The essential parts of a Pipe definition are:
- name
- input
- actions (an array of actions)
- output
Or as expressed in the pipes
language:
name: uptime
input:
exec:
command: uptime
interval: 10s
actions:
- extract:
input-field: _raw
remove: true
pattern: 'load average: (\S+), (\S+), (\S+)'
output-fields: [m1, m5, m15]
output:
write: console
In this example, input data comes from executing the Unix uptime
command every 10 seconds; the load averages (1min, 5min, 15min) are extracted using regular expressions from the input line using the extract
action. We then write the results out to the console.
So from a typical input '09:07:36 up 16 min, 1 user, load average: 0.08, 0.23, 0.31'
we get a JSON record that looks like {"m1":"0.08","m5":"0.23","m15":"0.31"}
.
Time series events normally have an associated time, and must be in an appropriate form to be processed and queried by data analytics systems. If our actions
steps were:
- extract:
input-field: _raw
remove: true
pattern: 'load average: (\S+), (\S+), (\S+)'
output-fields: [m1, m5, m15]
- convert:
- m1: num
- m5: num
- m15: num
- time:
output-field: '@timestamp'
Then the result looks like this:
{"m1":0.08,"m5":0.23,"m15":0.31,"@timestamp":"2018-08-21T09:30:36.000Z"}
These records can then be indexed by Elasticsearch, and queried with a tools such as Kibana or Grafana.
So a pipe is "input -> action1 -> action2 -> ... -> output". Note that actions are optional... the only required top-level fields are name, input, and output.
Most action steps work with JSON data. Although real-world data usually arrives as raw
text, the exec
input will by default 'quote' it as JSON, like {"_raw":"output line"}
.
The various extraction steps work on this raw data and generate sensible event fields.
Here are the available inputs and outputs, with the possible processing steps documented here.

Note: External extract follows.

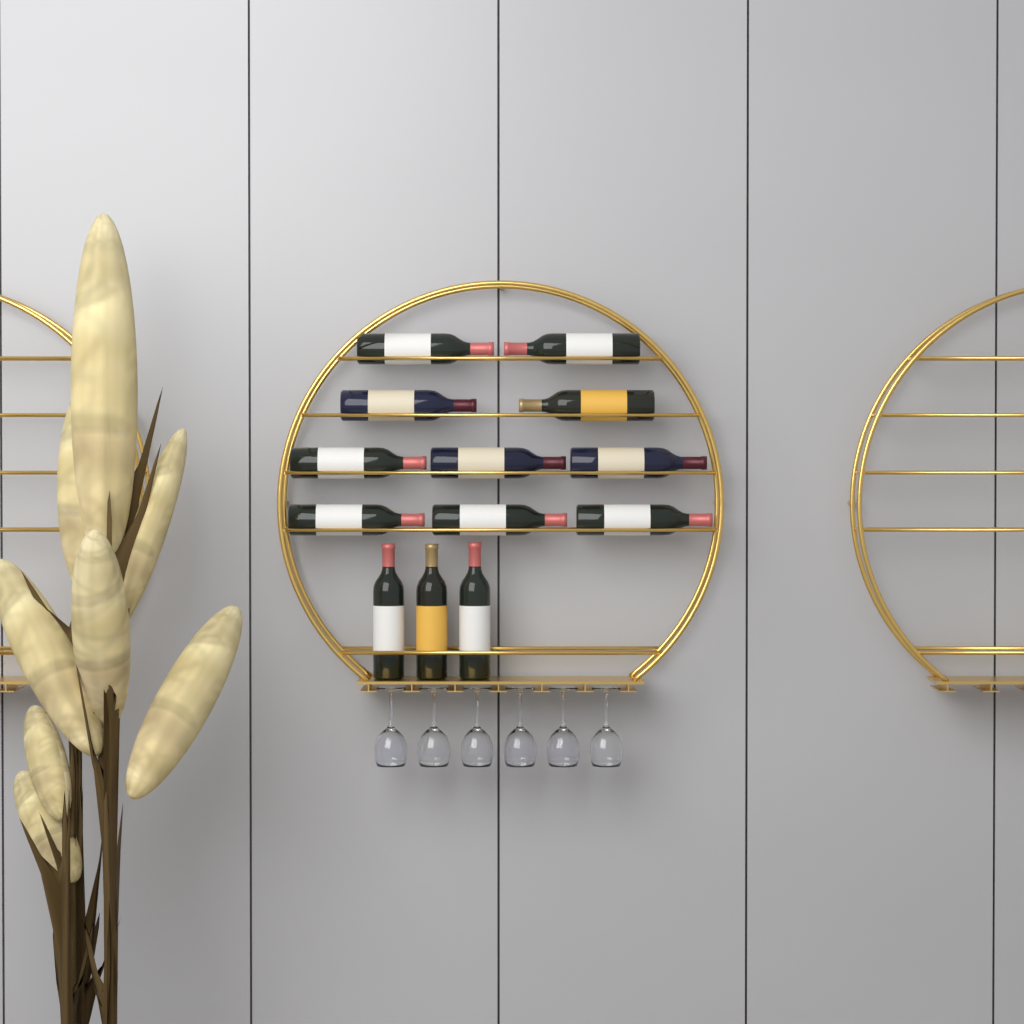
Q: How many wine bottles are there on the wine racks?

Adding Pipes to the Hotrod System
Assuming you are logged in, then:
$ hotrod targets add Joburg
target Joburg has id e94ccdca-f379-447b-8c90-6976e77652ec
$ hotrod targets add Durban
target Durban has id 8a1a0a29-d8f8-4098-a016-9d08f841f9a4
$ hotrod targets list
name | id | tags | pipes | last seen
-------+-------------------------------------- +------+-------+-----------
Joburg | e94ccdca-f379-447b-8c90-6976e77652ec | | |
Durban | 8a1a0a29-d8f8-4098-a016-9d08f841f9a4 | | |
Unless you explicitly specify --id
with targets add
, new targets will be assigned
a uuid
unique identifier. Target names and ids must be unique.

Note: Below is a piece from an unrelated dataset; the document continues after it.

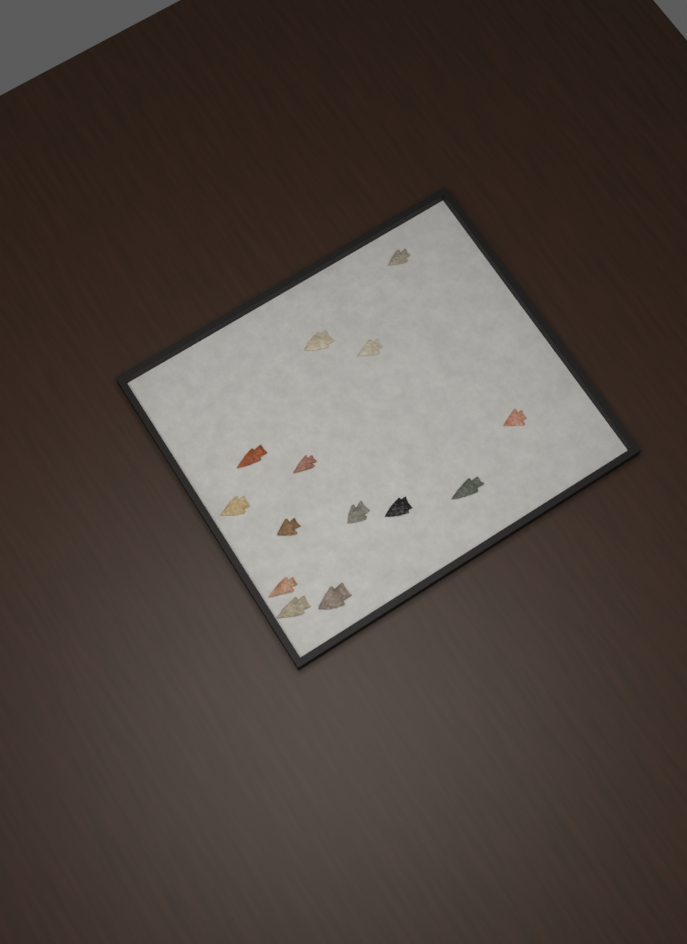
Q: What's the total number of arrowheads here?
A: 14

A Pipe definition is a file NAME.yml
, where NAME
is the provided name of the Pipe.
Pipe names must be unique, and the hotrod
tool will also enforce that the name of the file
matches. To enable versioning or annotation of a pipe definition an addition fullstop with some
text is allowed in front of the extension, for example: NAME.testing.yml
or NAME.0.1.yml
.
A pipe is loaded with the pipes add
subcommand:
$ hotrod pipes add --file uptime.yml
$ hotrod pipes list
name
------
uptime
$ hotrod pipes show uptime
name: uptime
input:
exec:
command: uptime
interval: 2s
actions:
- extract:
input-field: _raw
remove: true
pattern: 'load average: (\S+), (\S+), (\S+)'
output-fields: [m1, m5, m15]
- convert:
- m1: num
- m5: num
- m15: num
- time:
output-field: '@timestamp'
output:
write: console
This Pipe is not yet associated with any target, so we update a particular target:
$ hotrod targets update Joburg --add-pipe uptime
$ hotrod targets list
name | id | tags | pipes | last seen
-------+-------------------------------------- +------+--------+-----------
Joburg | e94ccdca-f379-447b-8c90-6976e77652ec | | uptime |
Durban | 8a1a0a29-d8f8-4098-a016-9d08f841f9a4 | | |
The Pipe is now staged for the "Joburg" target, and will be deployed in a short while using the configured Hotrod Agent.
If you do update Joburg --remove-pipe uptime
then it will be removed from the staging
area, and stopped on the Target by the Hotrod Agent.